WHAT IS BEING ASKED
Give the data below again exactly as written, without its pictures.

--- PROVIDED DATA Enclosed Below ---

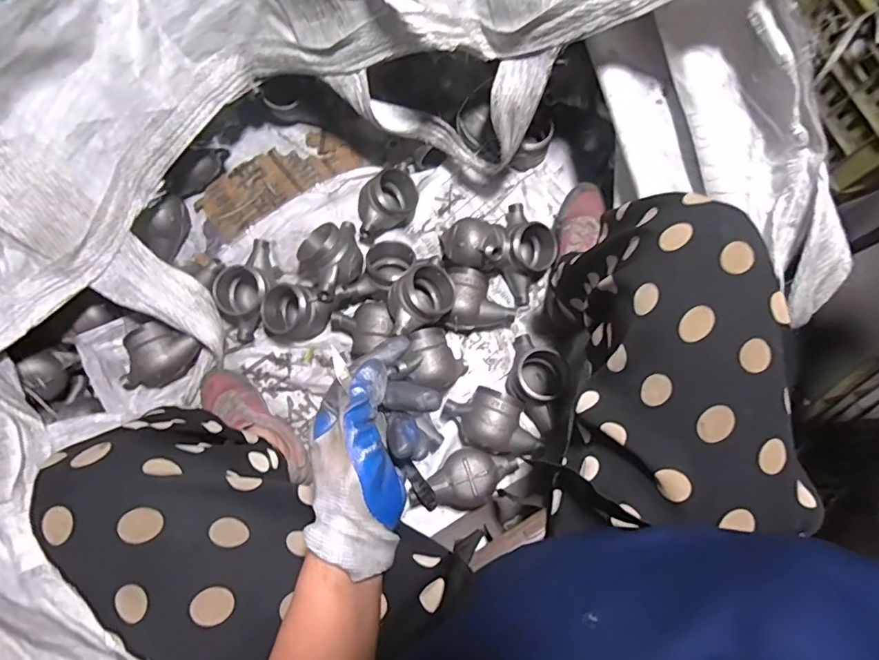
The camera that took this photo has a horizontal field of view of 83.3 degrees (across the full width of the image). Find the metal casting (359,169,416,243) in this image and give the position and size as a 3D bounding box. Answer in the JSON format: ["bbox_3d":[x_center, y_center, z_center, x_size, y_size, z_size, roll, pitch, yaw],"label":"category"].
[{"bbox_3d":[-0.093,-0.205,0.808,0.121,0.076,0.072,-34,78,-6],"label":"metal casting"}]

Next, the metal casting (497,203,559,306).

--- End of Enclosed PROVIDED DATA ---

ANSWER SPACE
The camera that took this photo has a horizontal field of view of 83.3 degrees (across the full width of the image). Find the metal casting (359,169,416,243) in this image and give the position and size as a 3D bounding box. Answer in the JSON format: ["bbox_3d":[x_center, y_center, z_center, x_size, y_size, z_size, roll, pitch, yaw],"label":"category"].
[{"bbox_3d":[-0.093,-0.205,0.808,0.121,0.076,0.072,-34,78,-6],"label":"metal casting"}]

Next, the metal casting (497,203,559,306).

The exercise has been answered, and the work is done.